Viewers of KEET may be forgiven if from time to time they conclude that they've stumbled on the Jane Austen Channel. In recent years PBS and the BBC have filmed five of her novels and a new biography, following the international success of the Pride and Prejudice miniseries of 1995, which author Claire Harman credits as the beginning of the current wave of "Austenolatry," or Jane-mania.

New movies and books are just the start: There are Austen festivals, Web sites, board games, fashions and yes, Darcy and Elizabeth action figures. A virtual industry in the UK, Austen is an international icon. She has the fame of the single name: Absent Tarzan, she is our only Jane.

Not bad for a writer with (it's said) a single plot: Boy Meets Girl, Girl Gets Boy. But as Harman chronicles it, Jane wasn't always famous. For years after her obscure life and quiet death in 1817 she was virtually unknown, except by other novelists plundering her plots and stealing her characters. Even her centennial was modestly marked, in contrast to the popular acclaim accorded to the more florid novels of the Bronte sisters (Wuthering Heights, Jane Eyre).

But eventually the ironic yet romantic grace of Austen's Sense and Sensibility, etc. became more powerful, first with the English elite and then more broadly. In World War I, Harman reports, "Austen was prime among the texts that went to war, and the trenches were full of Janeites." By World War II, the inspiration and comfort of the English identity she expressed was more consciously employed when Pride and Prejudice first reached the screen in 1940, starring Laurence Olivier and Greer Garson.

Interest in Austen herself fueled Jane-mania, and Harman describes the many attempts to deal with -- and to pointedly embroider -- her sparse biography. It's worth noting that, at least until feminist critiques and gender-based marketing, Austen's wonderful sentences were as openly admired by men as by women.

Harman's book is scholarly but accessible. She starts with the strong momentum of Austen's life and Jane's satirical bent, but that ends abruptly with her death after 60 pages. The subsequent literary history can be interesting, but I admit I was waiting for more than she offered about the films, which continue to be points of entry to the books for many people. So let me suggest that the best brief film about Austen and her work is an extra on the DVD of The Jane Austen Book Club. While the screen versions of the novels all have their particular virtues, in the end their best elements are Austen's sentences. Austen's stories are clearly mythic for our time, but those sentences are why she truly is Divine Jane.

----------

Set task:
Repeat the passage of the Austen review word for word, starting with "Harman's book is" and going on through "is Divine Jane.".

Records provided:
----------

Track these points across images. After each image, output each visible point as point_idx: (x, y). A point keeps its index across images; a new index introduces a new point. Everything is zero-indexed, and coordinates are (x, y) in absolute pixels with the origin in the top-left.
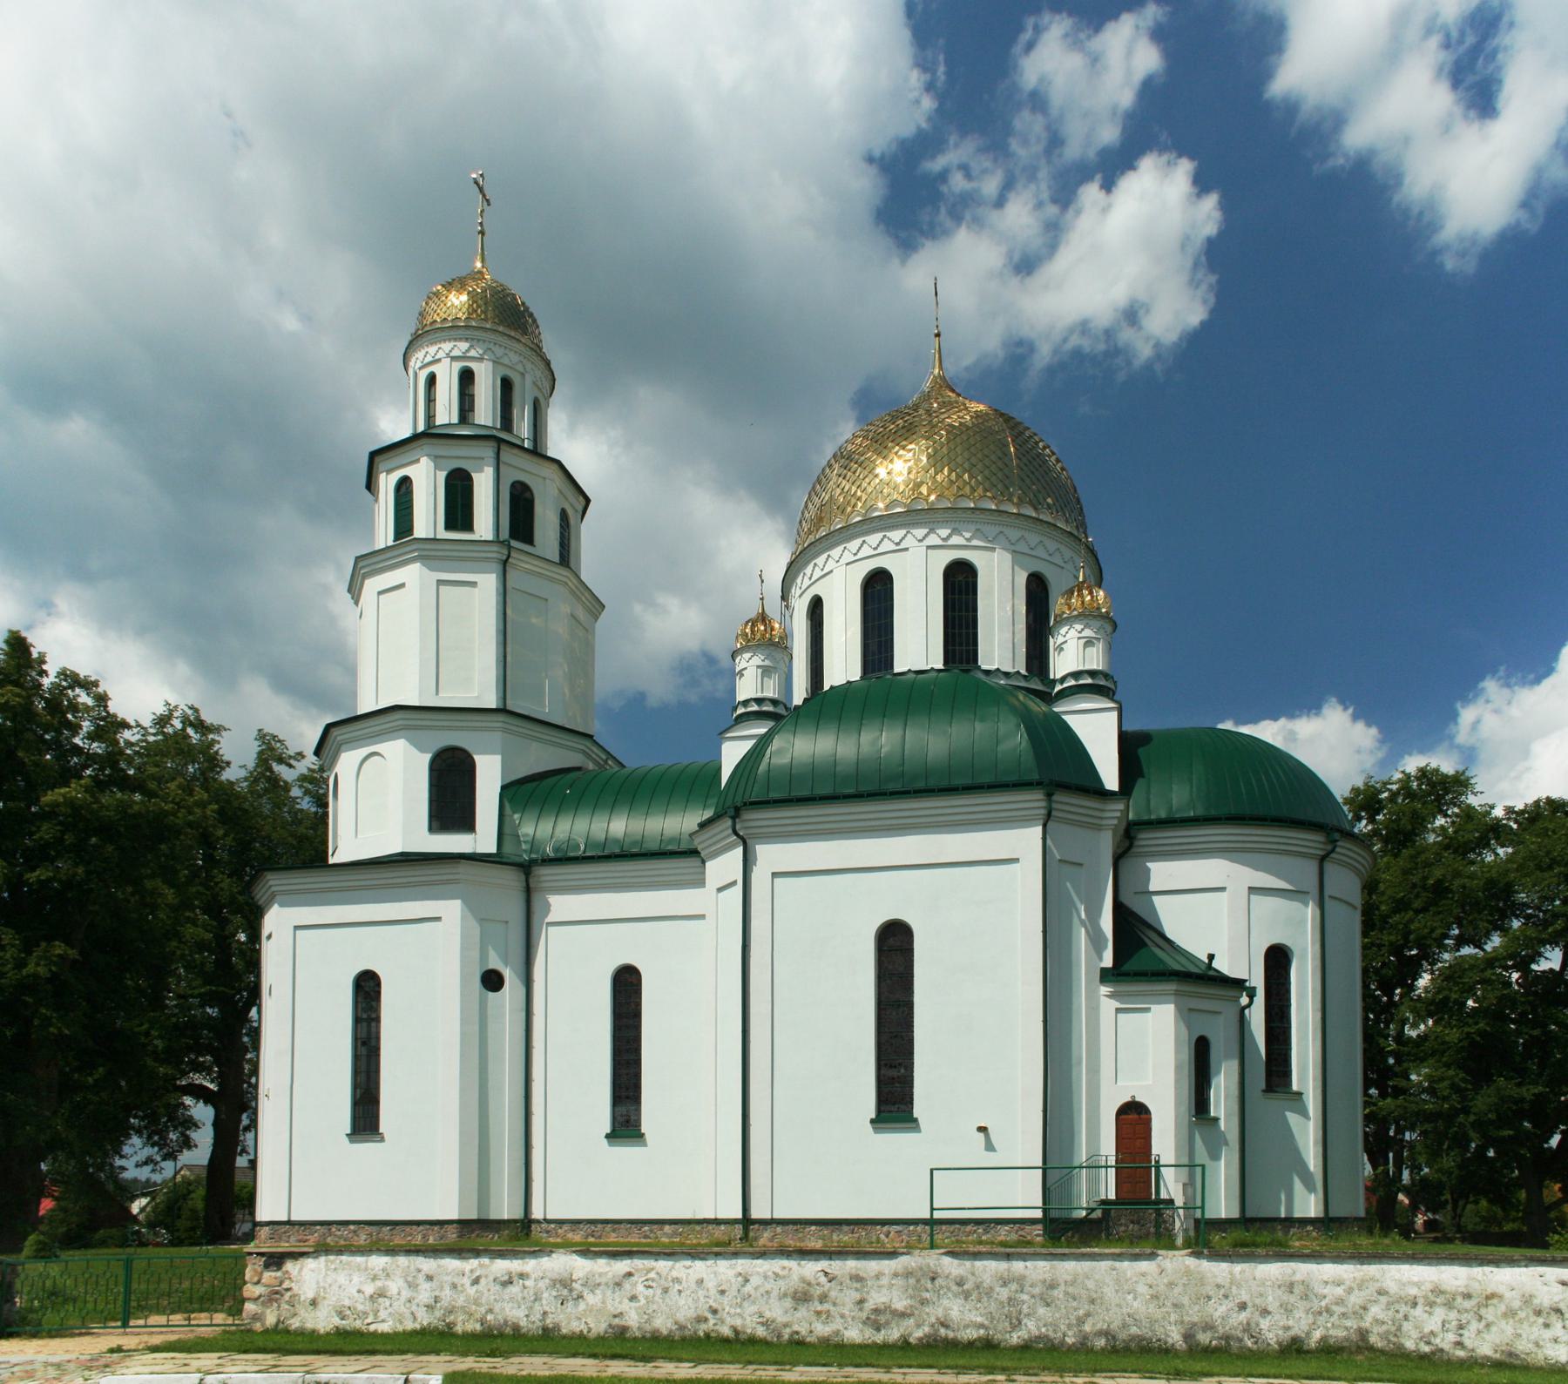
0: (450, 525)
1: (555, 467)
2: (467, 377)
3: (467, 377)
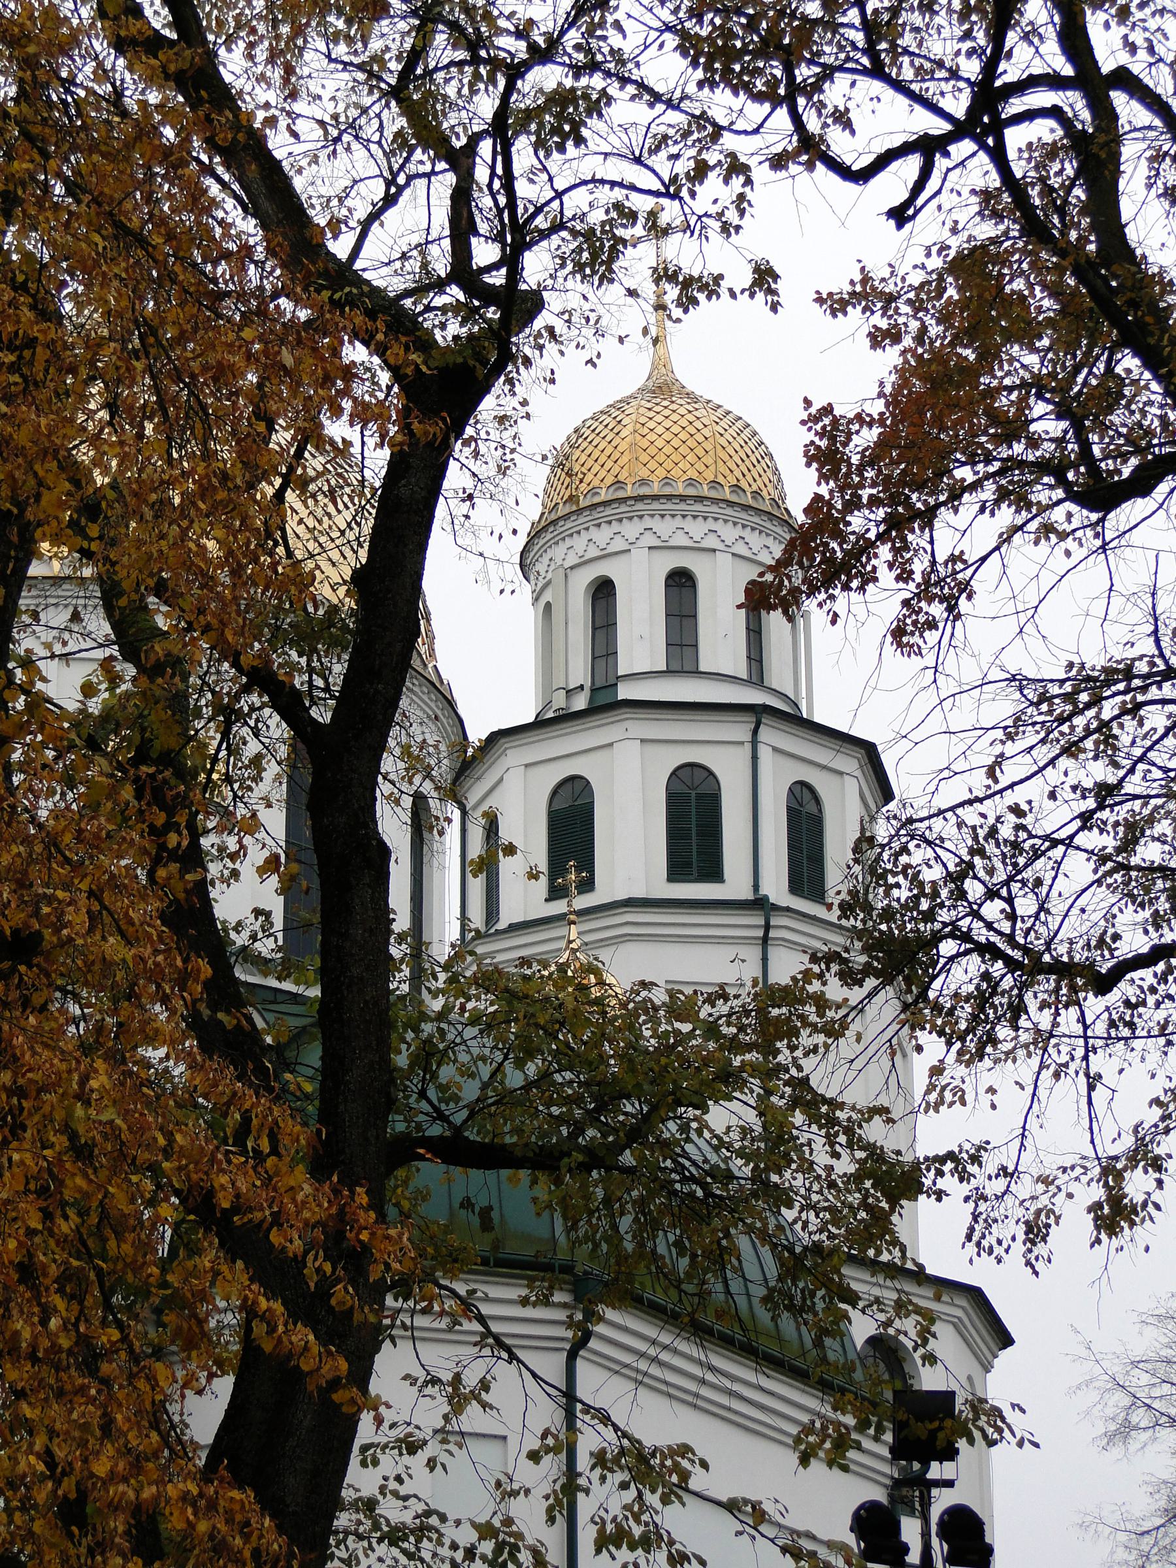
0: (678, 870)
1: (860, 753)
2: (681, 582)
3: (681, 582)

----------

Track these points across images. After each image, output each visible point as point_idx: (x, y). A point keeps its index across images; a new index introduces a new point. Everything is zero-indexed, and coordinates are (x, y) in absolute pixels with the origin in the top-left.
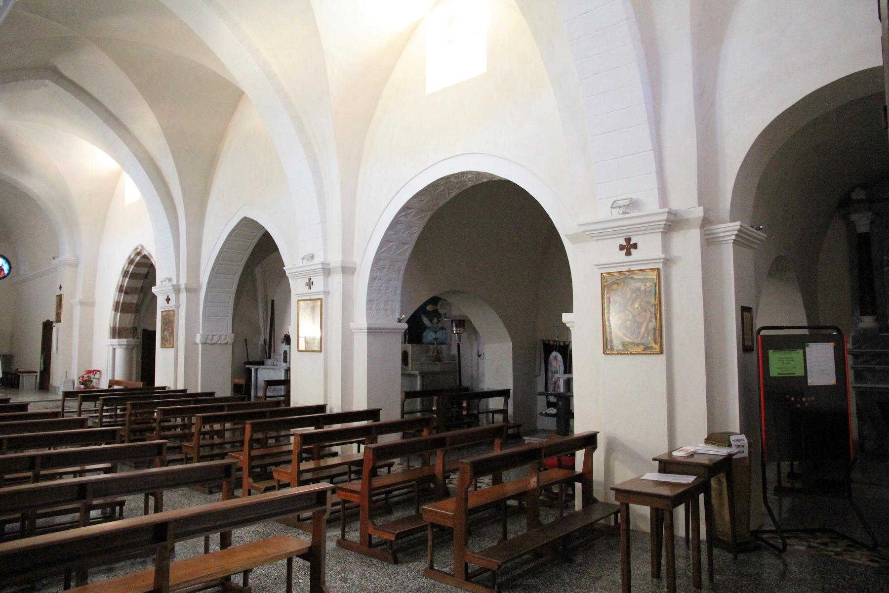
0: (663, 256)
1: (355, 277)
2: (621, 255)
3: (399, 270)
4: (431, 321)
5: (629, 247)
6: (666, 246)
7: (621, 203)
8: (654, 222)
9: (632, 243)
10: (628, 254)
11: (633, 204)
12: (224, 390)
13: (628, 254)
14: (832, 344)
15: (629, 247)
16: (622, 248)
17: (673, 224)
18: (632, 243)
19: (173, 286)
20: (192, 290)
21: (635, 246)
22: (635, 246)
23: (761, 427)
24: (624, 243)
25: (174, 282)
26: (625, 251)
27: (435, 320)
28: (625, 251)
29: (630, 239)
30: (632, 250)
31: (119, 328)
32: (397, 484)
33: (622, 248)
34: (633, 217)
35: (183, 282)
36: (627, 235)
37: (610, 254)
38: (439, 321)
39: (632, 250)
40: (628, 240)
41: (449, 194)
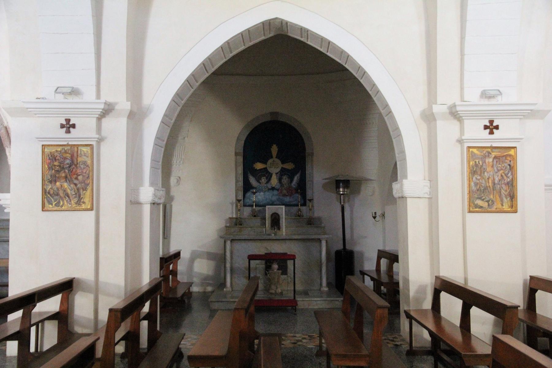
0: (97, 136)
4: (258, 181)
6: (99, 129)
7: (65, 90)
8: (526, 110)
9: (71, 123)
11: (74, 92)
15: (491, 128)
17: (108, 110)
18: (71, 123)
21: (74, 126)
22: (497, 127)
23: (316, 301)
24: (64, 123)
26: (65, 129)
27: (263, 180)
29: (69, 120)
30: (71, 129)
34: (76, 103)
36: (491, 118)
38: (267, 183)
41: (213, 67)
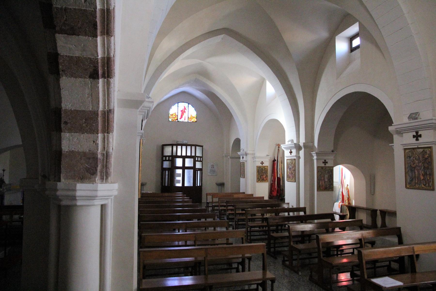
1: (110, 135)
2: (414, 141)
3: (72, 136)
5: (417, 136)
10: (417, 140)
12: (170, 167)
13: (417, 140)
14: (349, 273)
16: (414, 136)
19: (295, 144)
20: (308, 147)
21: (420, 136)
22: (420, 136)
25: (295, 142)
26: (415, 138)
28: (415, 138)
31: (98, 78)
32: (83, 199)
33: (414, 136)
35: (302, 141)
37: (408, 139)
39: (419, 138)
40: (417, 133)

----------

Output for this exercise:
Harman's book is scholarly but accessible. She starts with the strong momentum of Austen's life and Jane's satirical bent, but that ends abruptly with her death after 60 pages. The subsequent literary history can be interesting, but I admit I was waiting for more than she offered about the films, which continue to be points of entry to the books for many people. So let me suggest that the best brief film about Austen and her work is an extra on the DVD of The Jane Austen Book Club. While the screen versions of the novels all have their particular virtues, in the end their best elements are Austen's sentences. Austen's stories are clearly mythic for our time, but those sentences are why she truly is Divine Jane.